In order to carry out any management tasks in Azure using an agent (Visual Studio or any custom code), it should authenticate itself with Azure. Requests to the Azure Management API should be authenticated using on of the following methods.
- Active Directory
- Certificate Authentication
This article covers the certificate authentication. Azure Management Service (AMS) APIs require a X.509 certificate for the authentication. For the development purpose we can create a sample certificate in our machine using the following command line. Make sure you open the Visual Studio command line in administrator mode to execute this.
makecert -sky exchange -r -n "CN=<CertificateName>" -pe -a sha1 -len 2048 -ss My "<CertificateName>.cer"
This creates the certificate in the local machine under the Personal Certificates since I have specified “My”as location.
Open the Certificate Manager in your local machine (enter certmgr.msc in the Run). You can check for your new certificate.
We should upload this certificate to Azure to establish the trust and each and every API request should contain the certificate. Certificates are saved in Azure under subscriptions thus they are used to manage the subscription owner actions. Each subscription can contain up to 100 certificates as of this writing.

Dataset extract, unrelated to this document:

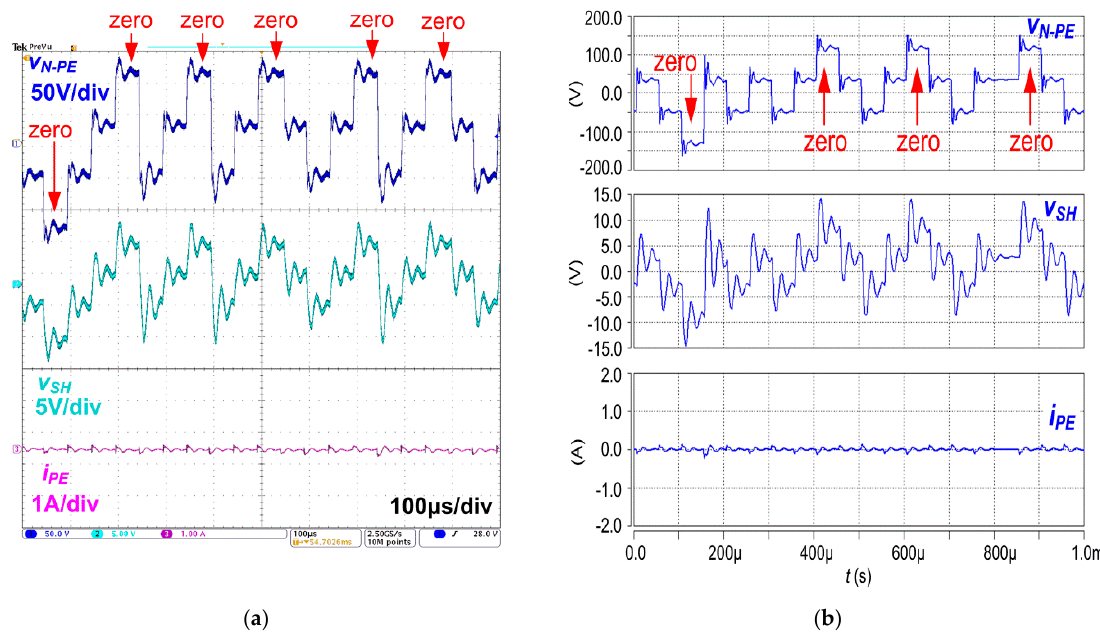
Figure 19. Waveforms of CM voltage u N-PE , shaft voltage u SH, and leakage ground current i PE in a drive system fed by a hard-switched inverter with 720 µH common-mode choke: ( a ) measurement; ( b ) simulation.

Export the certificate from certificate store, as a .cer file. Follow the screen shots below.
Once you have exported the certificate, next step is to upload it to the Azure subscription. Login to the Azure select the correct directory if you more than one under your login and select the correct subscription to which you need to upload the certificate. Then go Settings and go to Management Certificates tab, there you can upload your certificate.
After uploading the certificate you can view it in grid like this.
To summarize what we’ve done up to now,
- We need establish a trust between Azure and the subscription agent via certificate authentication.
- Subscription agent is the party / tool which programmatically carries our the tasks of a subscription owner.
- First we generated a local certificate using certmgr.msc
- We exported the certificate and put it in the Azure management certification store.
- So now any subscription agent with the certificate can perform the subscription ownership tasks (using Azure Management API) thus authenticating using the certificate.
The below C# code shows how to retrieve the certificate from your local store by providing the thumbprint.
1: public X509Certificate2 GetStoreCertificate(string thumbprint)
2: {
3: List<StoreLocation> locations = new List<StoreLocation>
4: {
5: StoreLocation.CurrentUser,
6: StoreLocation.LocalMachine
7: };
8:
9: foreach (var location in locations)
10: {
11: X509Store store = new X509Store("My", location);
12: try
13: {
14: store.Open(OpenFlags.ReadOnly | OpenFlags.OpenExistingOnly);
15: X509Certificate2Collection certificates = store.Certificates.Find(X509FindType.FindByThumbprint, thumbprint,false);
16:
17: if (certificates.Count == 1)
18: {
19: return certificates[0];
20: }
21: }
22: finally
23: {
24: store.Close();
25: }
26: }
27:
28: throw new ApplicationException("No Certificate found");
29: }
The above code tries to get the certificate from the Personal certification location, as the parameter “My” has been passed to the X509Store constructor.
After obtaining the certificate, you should pass it through each and every Azure Management API request whether you use the REST API or any language SDK.